Cade prorroga medida preventiva no caso dos combustíveis no DF

Radioagência Nacional

O Cade, Conselho Administrativo de Defesa Econômica, prorrogou por 180 dias a medida preventiva contra um suposto cartel de combustíveis no Distrito Federal.

A investigação tem como alvo principal a rede de postos de combustíveis Cascol, que concordou em seguir sob intervenção do governo.

Desde abril, um administrador independente gerencia a rede de postos.

Na época, o litro da gasolina chegou a ultrapassar os R$ 4,10. Agora, em alguns postos no DF, o motorista encontra gasolina a R$ 3,23 o litro.

O comerciante Omar Medeiros está desconfiado.

SONORA

A Agência Nacional do Petróleo pesquisa toda semana o preço dos combustíveis em cidades de todo o país.

De acordo com os dados divulgados nesse domingo, entre os dias 2 e 8 de outubro, o preço médio do litro da gasolina nos postos monitorados no DF era de R$ 3,49 .

A gasolina mais cara foi encontrada em Angra dos Reis, no estado do Rio de Janeiro: R$ 4,80.

A mais barata é vendida em Santo André, no estado de São Paulo, por 3 ,08 centavos.

A psicóloga Cristiane Woo é uma caçadora de gasolina barata.

SONORA

A intervenção nos postos de combustíveis no Distrito Federal terminaria nesse domingo (9). Com a renovação, vai seguir até abril do ano que vem.

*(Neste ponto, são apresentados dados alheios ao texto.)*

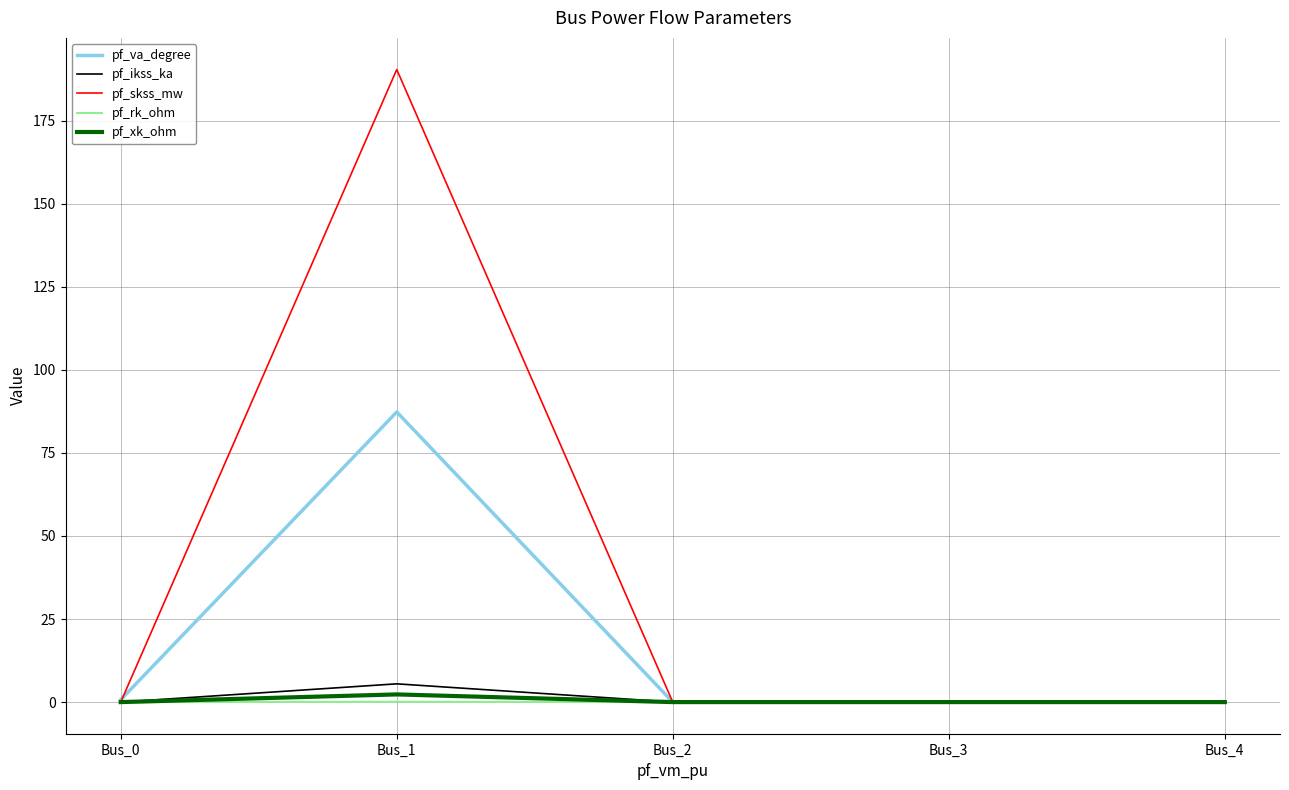

At which category is the sum across all series the highest?

Bus_1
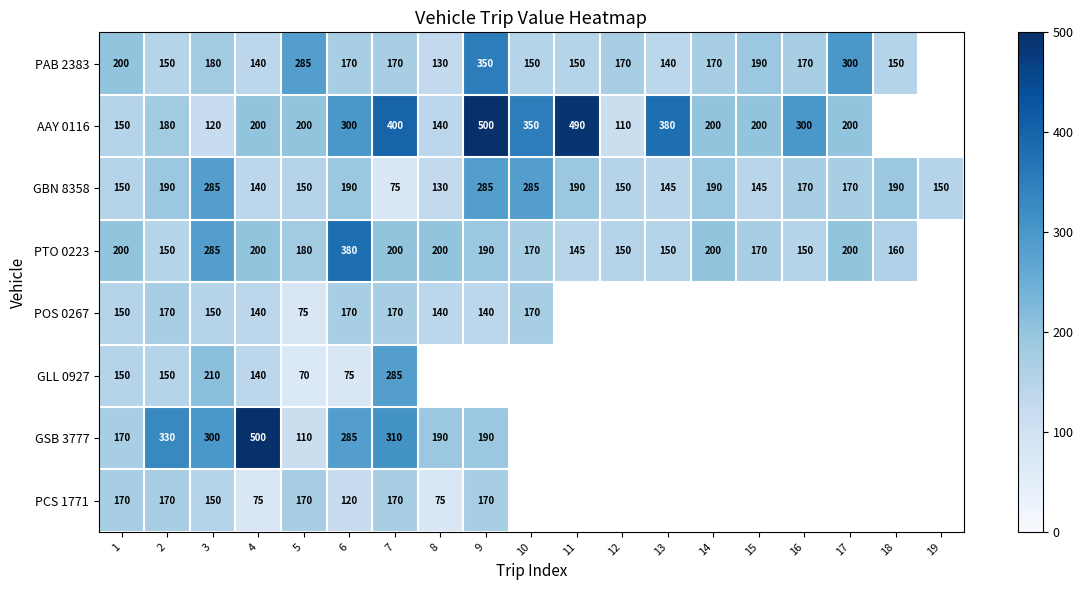

True or false: POS 0267 has a value of 140 at 8.

True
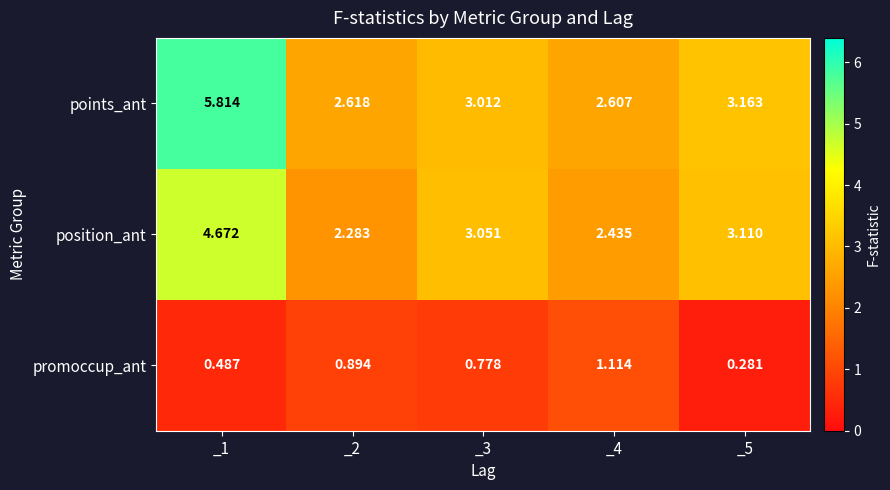

Rank the series at _5 from highest to lowest value.

points_ant, position_ant, promoccup_ant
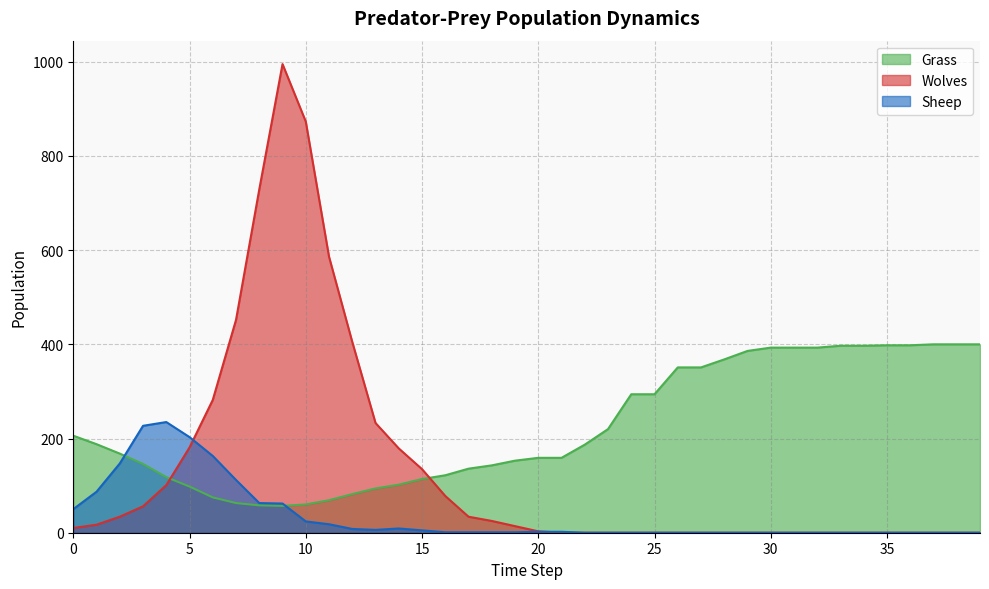

Count the number of categories in the chart.

40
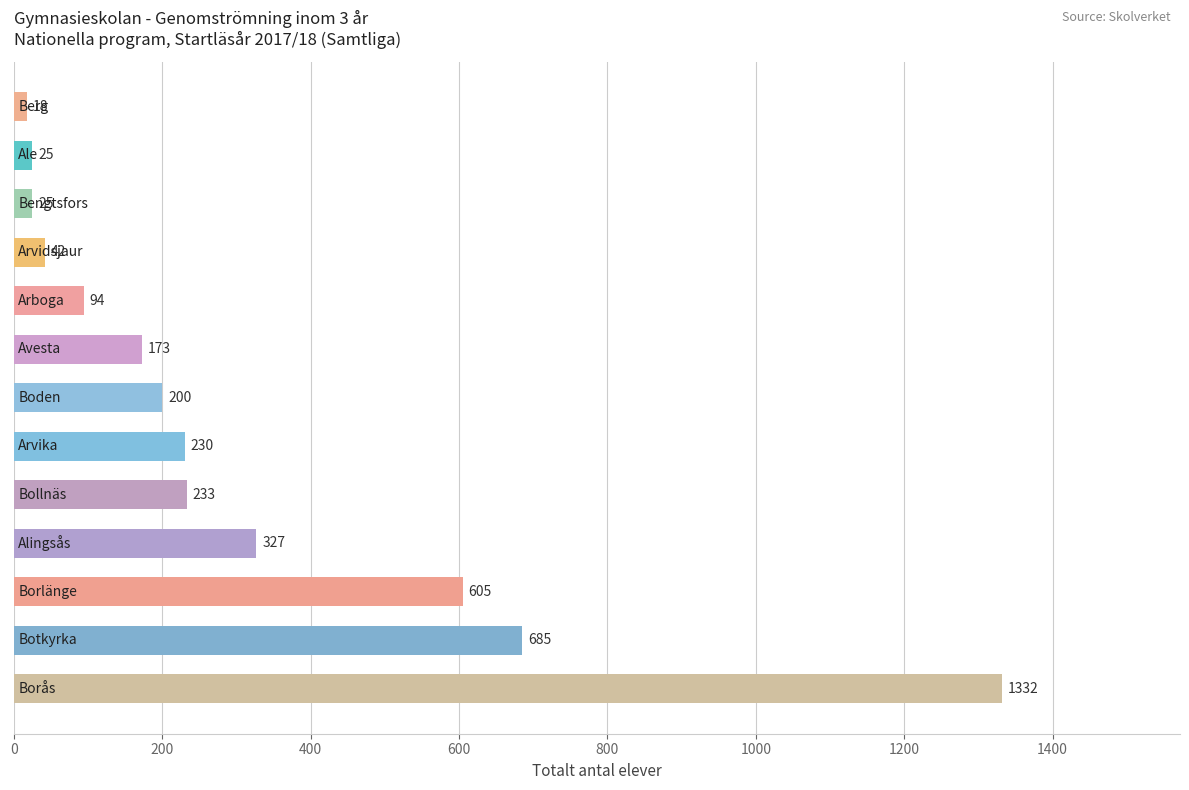

What is the average value?

307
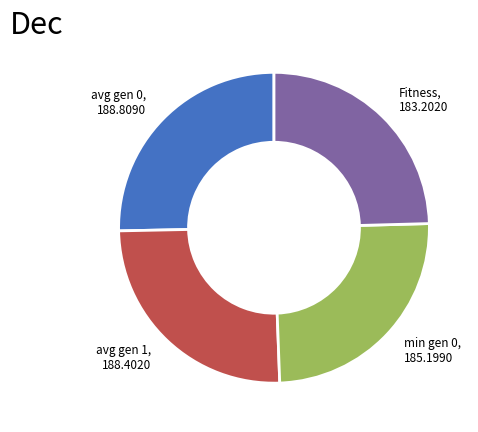

Is there a majority slice in this chart?

No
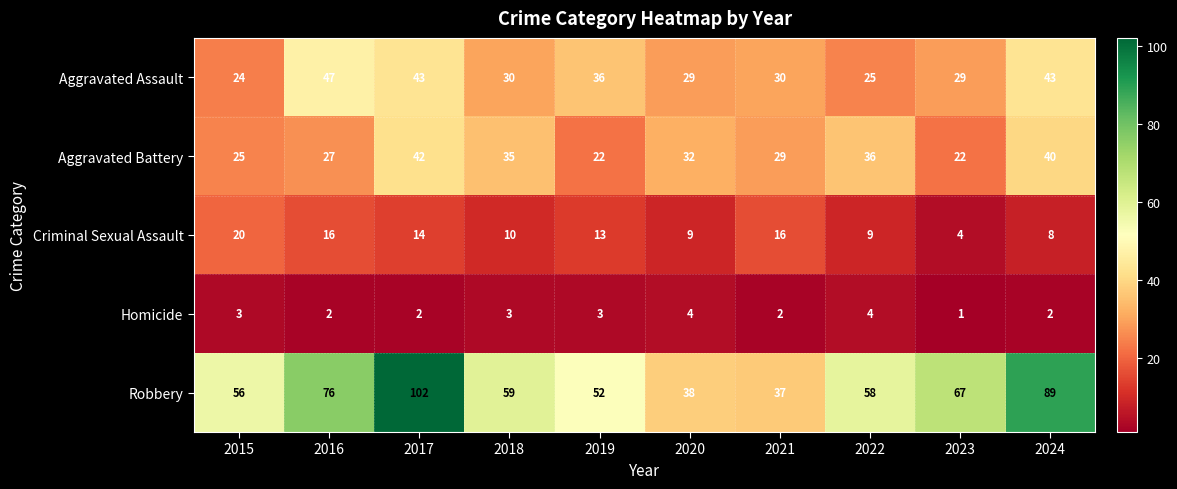

What is the difference between the maximum and minimum values in the Aggravated Assault series?

23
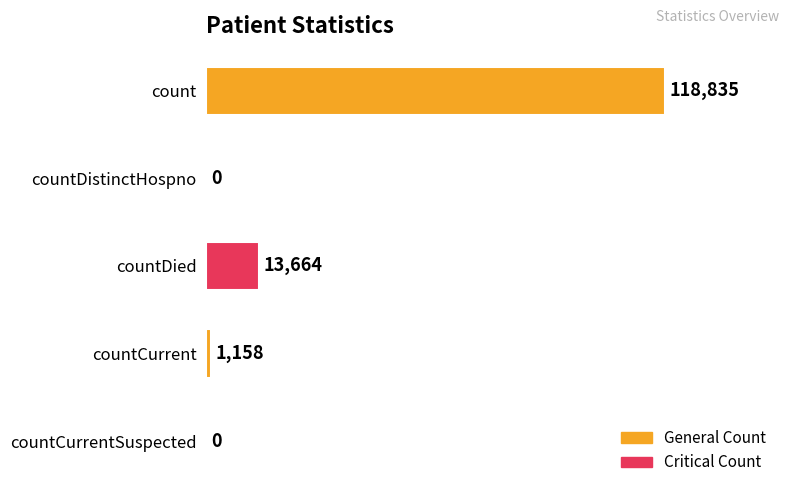

What is the sum of all values?

133657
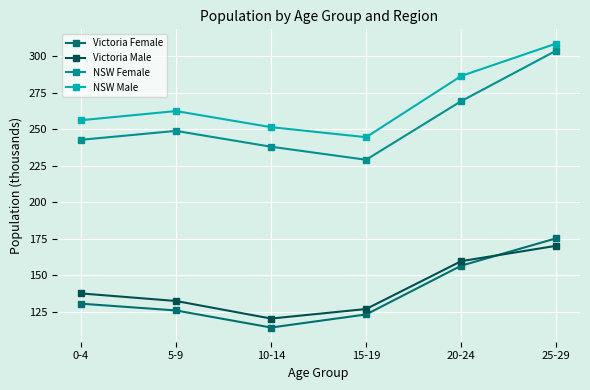

How many values in the NSW Female series exceed 248?

3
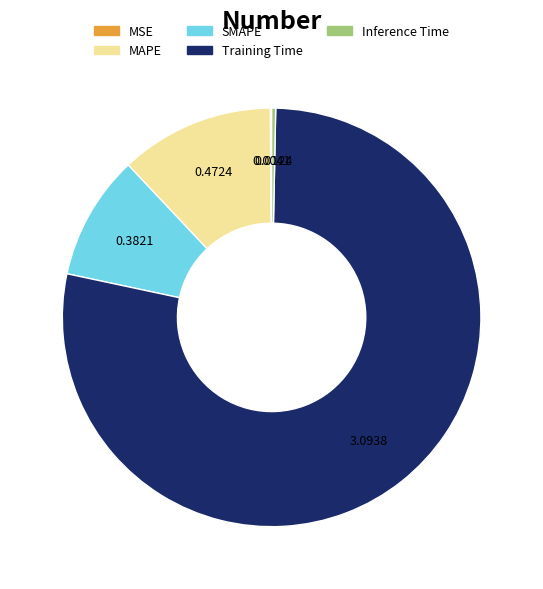

Is there a majority slice in this chart?

Yes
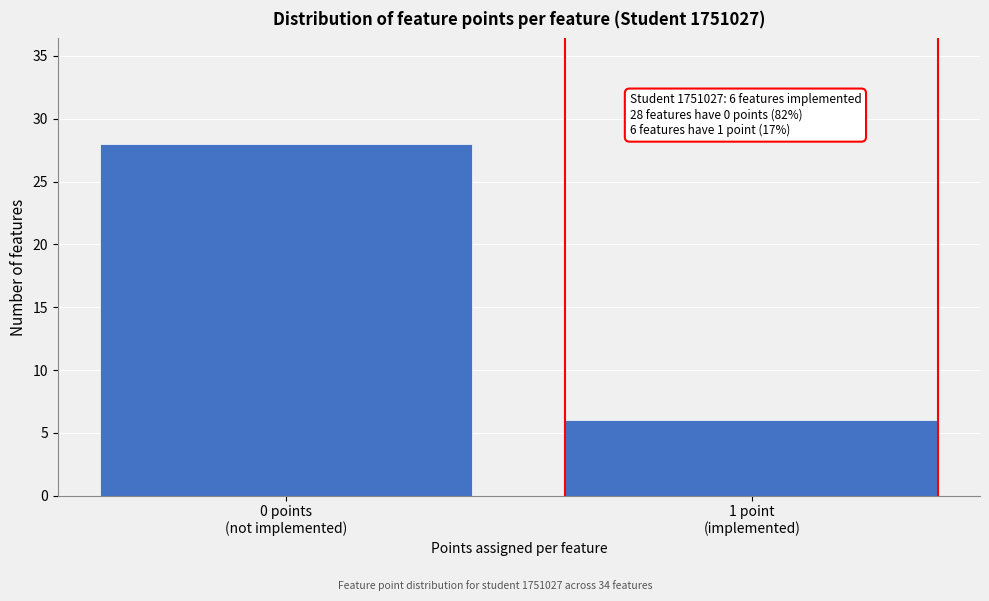

Reading right to left, what are all the values shown in this chart?

6	28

O Cade pediu o novo prazo porque as mudanças na administração dos postos da Rede Cascol ainda não terminaram, e a investigação, feita em parceria com a Polícia Federal (PF) e o Ministério Público do Distrito Federal (MPDF), precisa continuar.

Em nota, o Cade informou que as medidas adotadas até agora – e que continuarão pelos próximos seis meses – resguardam as investigações e promovem a manutenção da concorrência no mercado local.